The operative approach of choice is affected by whether there are associated injuries. Though it was reported that the incidence of associated additional intra-abdominal injuries was up to 100% of patients14,26−28, we chose a thoracotomy as our main approach(71.4%)(Table III) for an incidence of associated abdominal injuries of 25.4%(16/63) in our series. A posterolateral thoracotomy warrants a good exposure of diaphragm as well as part of the abdominal organs. We have found it easier to reduce the herniated contents and to repair the diaphragm through a thoracotomy when there are no intra-abdominal injuries29. Importantly, in cases of delayed presentation, thoracotomy is an accepted approach as it is difficult to release the intra thoracic adhesions through a laparotomy.30 Many authors choose laparotomy or laparoscopy as the route of choice4–6, 31. A Laparotomy may be used in patients presenting with abdominal symptom or physical signs and will be more frequently used in our future practice as more evidence coming up in favor of a laparotomy. In patients with severe injury of the junction between thorax and abdomen, a thoracoabdominal incision may be the approach of choice. Another important factor impacting surgeon’s choice of approach is the familiarity and comfort level for a surgeon 32, which is also the case in this study. Physicians should keep in mind that injuries might happen in both sides. A case in our cohort presented with shortness of breath and low saturation of blood oxygen after surgical repair of left diaphragm injury. Further investigations suggested right diaphragmatic rupture and hepatic herniation into the chest. The patient had to undergo another right thoracotomy and recovered without major morbidity.

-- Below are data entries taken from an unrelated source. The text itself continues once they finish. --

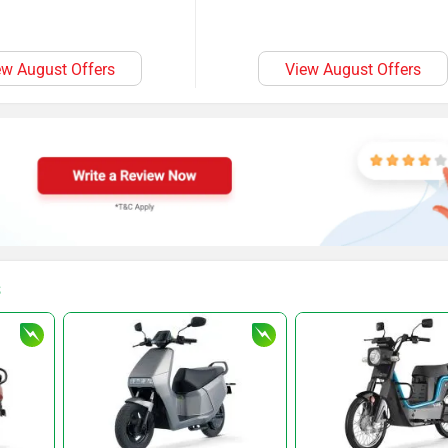
ew August Offers
View August Offers
s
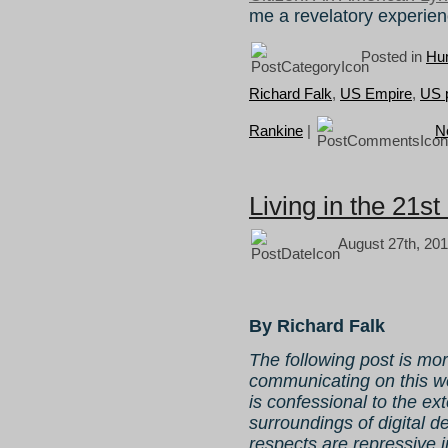
me a revelatory experie
Posted in
Hum
Richard Falk
,
US Empire
,
US p
Rankine
|
N
Living in the 21s
August 27th, 201
By Richard Falk
The following post is mo
communicating on this web
is confessional to the e
surroundings of digital d
respects are repressive 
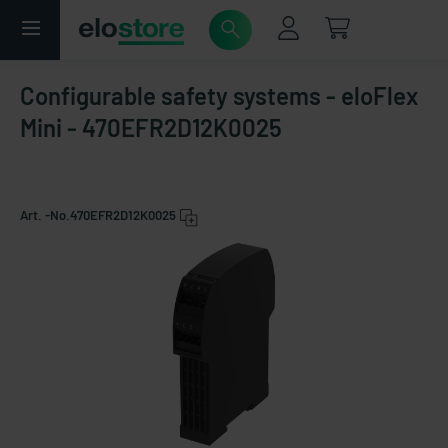
Configurable safety systems - eloFlex
Mini - 470EFR2D12K0025
Art. -No.
470EFR2D12K0025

The mortality in our study (11.1%) is much lower than other published series11,17,33. Several reasons may have contributed to it. First, our study only enrolled the patients who had survived to hospital admission, yet many had died before admission. Second, the referrals from other hospitals were sometimes limited to relatively less severely injured patients, so a lot of severely or critically injured patient were not included. Third, our study focused specifically on TDH, which is only a subset of TDI. However, we found risk factors for death similar to published studies 11,28,34. Older age (p = .017), higher ISS (p = .026) and AAST grade (p = .014) by univariate analysis were associated with nonsurvival. Multiple logistic regression analysis suggested that advanced age (p = .013) and higher ISS (p = .028) were predictors of death.
Table I shows older mean age, higher ISS score and AAST grade in blunt group than in penetrating group. The age difference implicates a socioeconomic impact on the mechanisms of injury. According to the mechanisms, more associated injuries, which apparently add to ISS score, might be found in blunt injuries. But same as previous report1, no difference in mortality was found between the two mechanisms. Since the volume of cohort is small, large-scale study is warranted.